Take a walk through my sister's affluent suburban neighborhood in Palo Alto, California and, I swear, after a while you just might forget that there are pain and injustice in the world. Pass by its perfectly arranged gardens, brand new toys strewn on freshly cut lawns and boys casually walking home in their soccer uniforms, and your mind is a blank. But wait. Before you zone out, check out the separate city of East Palo Alto - that is, unless you are scared to, as so many Palo Alto residents are.
The city of East Palo Alto is a different slice of life. While I visited my sister every summer during the dot-com boom of the late 1990s, watching her and other Silicon Valley workers earn hefty salaries and stock options, low-income Bay Area communities like East Palo Alto were choking on the toxic waste produced, in particular, by the computer chip and hardware manufacturing industry. Interesting juxtaposition, no?
With half the median household income of its prosperous neighbor, East Palo Alto was once home to a majority-black community and still remains a social and cultural base for Silicon Valley blacks who attend church and other functions there. Sadly, that base is disintegrating as rising property values and taxes force most of the remaining black residents out. The rise results from a few major sources of development that appeared there in 2000: upscale housing developments to lure Silicon Valley workers, a giant shopping center including Home Depot, Best Buy and IKEA stores and a Four Seasons Hotel, where a dingy area called Whiskey Gulch, whose name speaks for itself, used to be located.
These developments have raised property prices while kicking out small businesses and bringing only low-paying retail jobs to the area. In other words, while there may be more jobs, they do not pay enough to support the higher cost of living there. The various corporations that came into the city in 2000 never conspired to ruin a black community; their decisions were simply aimed at making the highest profits possible.
The black community in East Palo Alto was not ignorant of the predictable results of letting in superstores like IKEA. Churches, community groups and the city's newspaper all voiced strong opposition to such a development. Yet their voices failed to be heard beyond city limits.

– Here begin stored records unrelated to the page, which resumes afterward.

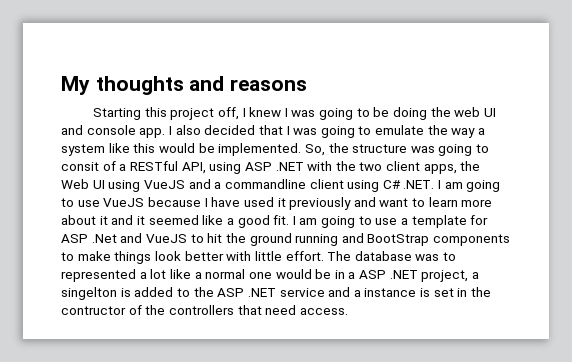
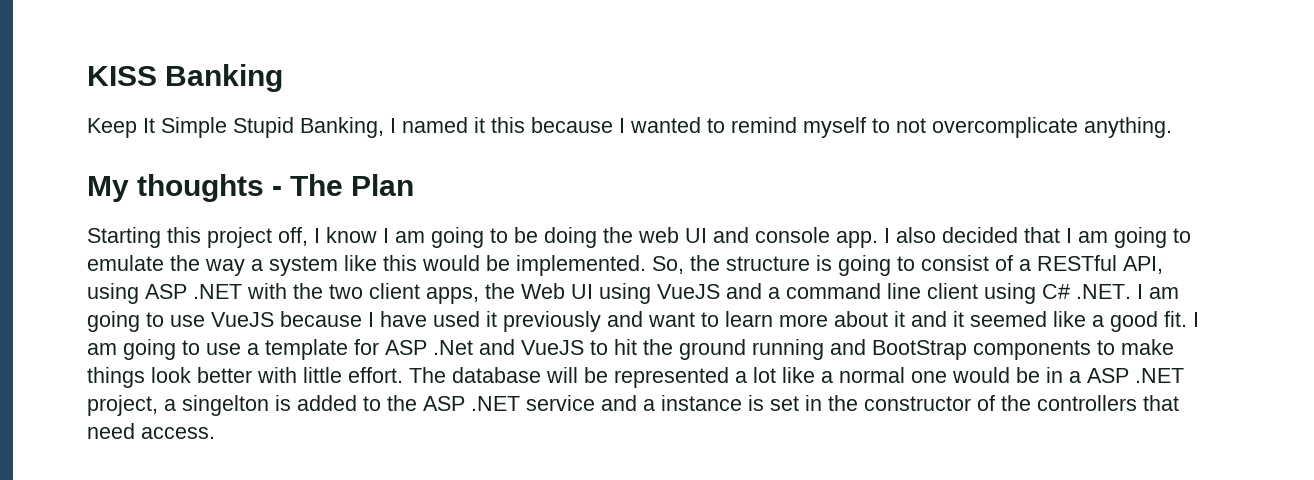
[61,76,308,95] My thoughts and reasons -> [87,64,284,92] [87,117,1172,138] [87,174,415,202] KISS Banking // Keep It Simple Stupid Banking, I named it this because I wanted to remind myself to not overcomplicate anything. // My thoughts - The Plan
[249,107,316,117] knew I was -> [326,227,425,243] know I am
[293,128,318,135] was -> [1078,231,1108,243] am
[410,144,490,156] [61,162,99,171] was going to consit -> [816,255,989,276] is going to consist
[224,179,306,189] commandline -> [786,283,921,299] command line
[415,252,457,261] was to -> [546,367,608,383] will be
[61,306,126,315] contructor -> [864,396,971,411] constructor

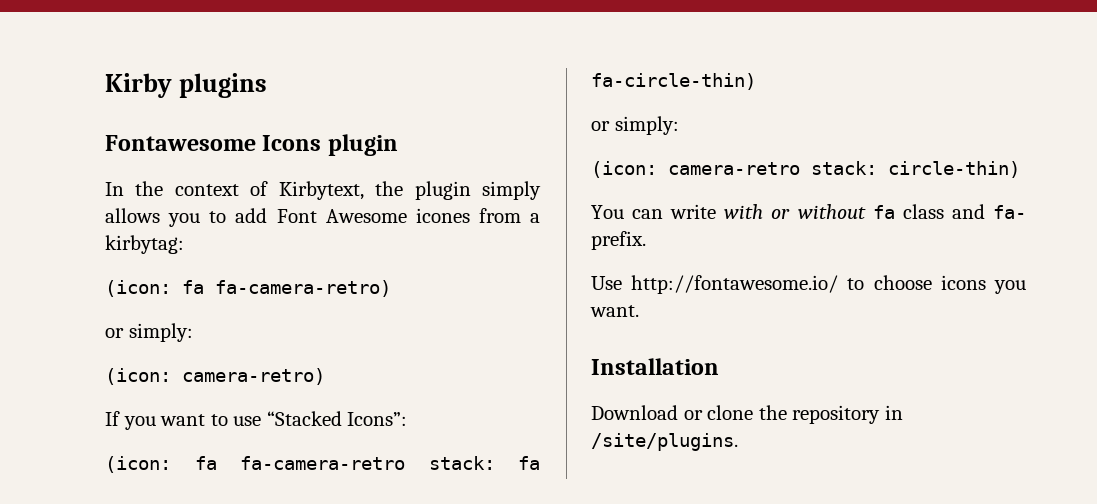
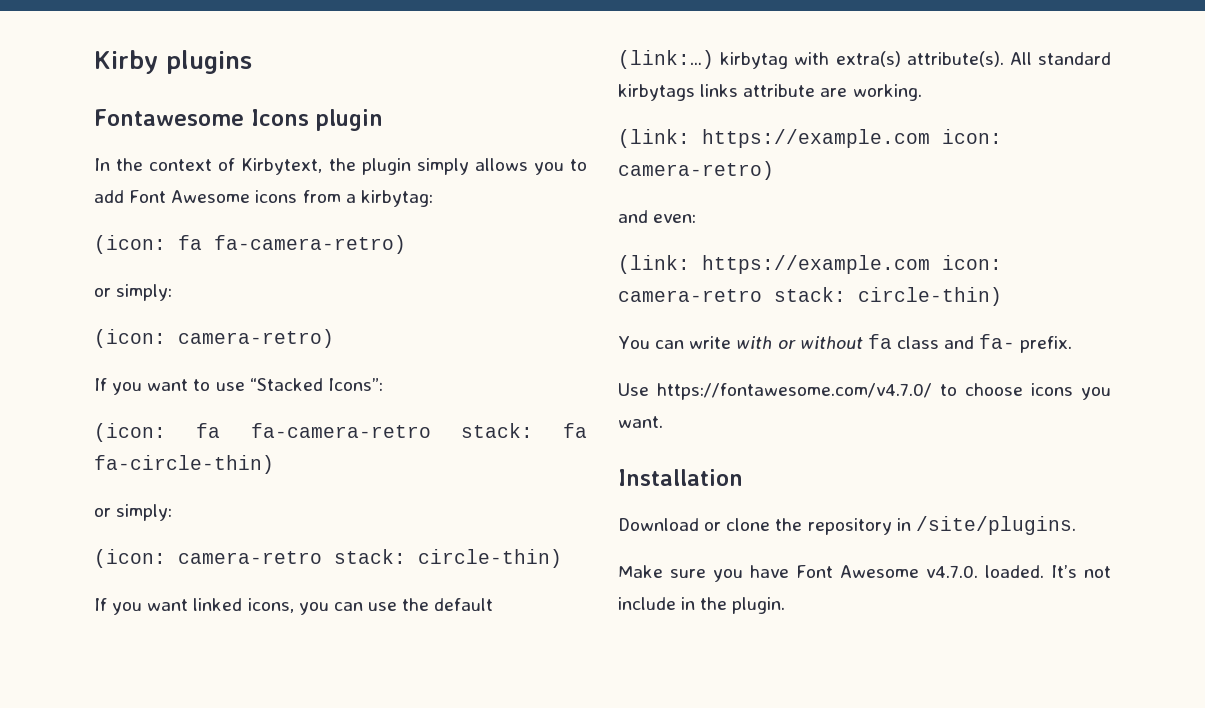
[415,208,470,223] icones -> [255,190,298,203] icons
(1020, 169) none -> [94,598,494,615] [618,50,1111,69] [618,84,922,101] [618,129,1002,148] [618,161,774,180] [618,210,697,223] [618,255,1002,274] [618,287,1002,306] // If you want linked icons, you can use the default (link:…) kirbytag with extra(s) attribute(s). All standard kirbytags links attribute are working. // (link: https://example.com icon: camera-retro) // and even: // (link: https://example.com icon: camera-retro stack: circle-thin)
[631,275,839,294] http://fontawesome.io/ -> [657,383,933,400] https://fontawesome.com/v4.7.0/
(738, 442) none -> [618,565,1111,582] [618,597,786,614] // Make sure you have Font Awesome v4.7.0. loaded. It’s not include in the plugin.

To understand why, we must first acknowledge the enormous power that campaign money has in determining who runs for office, who wins and who has the ear of elected officials. The candidate who raises more money during his or her campaign usually wins the race. How much money an organization donates to a candidate during campaign season is almost always correlated with how strongly the candidate, if elected, argues for policies which benefit the organization.
Centuries of discrimination have created an economic disparity between people of color and the white majority. The importance of money in politics therefore puts people of color at a huge disadvantage. For example, according to the Color of Money Project, almost 85 percent of federal contributions from California come from zip codes with a majority of white, non-Hispanic citizens.
Republicans and Democrats alike spout rhetoric about protecting small businesses and communities. Yet because of the need to satisfy campaign contributors, real solutions for limiting corporate power from steamrolling community interests are rarely, if ever, on the table.
Corporations were not this powerful 30 years ago. Despite his association with Watergate, President Richard Nixon approved several measures opposed by business, such as an increase in the capital gains tax, limits on the use of tax shelters, a stronger occupational safety and health bill and stronger regulations on air pollution. It was not until the little-known SUN-PAC ruling in 1975, permitting corporations more control over their political action committees, and the Federal Election Commission's 1978 approval of "soft money" contributions, that corporations were on the road to influencing our democracy in the way they do today.
I outline that brief history lesson to prove a point. The government decides how much power corporations have. It is this fact of history that, as Maria Elena Martinez of CorpWatch once wrote, "explodes the myth of inevitability surrounding the corporate takeover of our lives." In a different legal and political climate, East Palo Alto could have negotiated for better wages and benefits for employees of these big-box retailers before letting them in.
At this juncture, one might ask how Arizona managed to create a discount prescription drug program and how Maine ever passed a bill for a form of universal health coverage. The pharmaceutical industry may be the industry best known for its undue influence on public policy.
The answer is that Maine and Arizona have passed brilliant bills to reduce the influence of special interests on their political processes. By providing a voluntary system of public funding for campaigns, elected officials can avoid owing favors to big business and instead focus on fairly representing their constituents' interests. Democracy Matters, a student group at Brown, is fighting to replicate such a bill in Rhode Island to produce pro-democratic structural change. Please go to www.cleanelectionsri.org for information on our plans for next year and how you can be involved.
"Urban regeneration" in East Palo Alto does not have to be a euphemism for relocation of poor people of color and replacement with more well-heeled residents. When governments take back the reins and resume their once esteemed roles as regulators of corporate power, cities regain the authority to derive the meaning of such terms for themselves.
Kailin Clarke '07 is currently taking a semester off to work in California.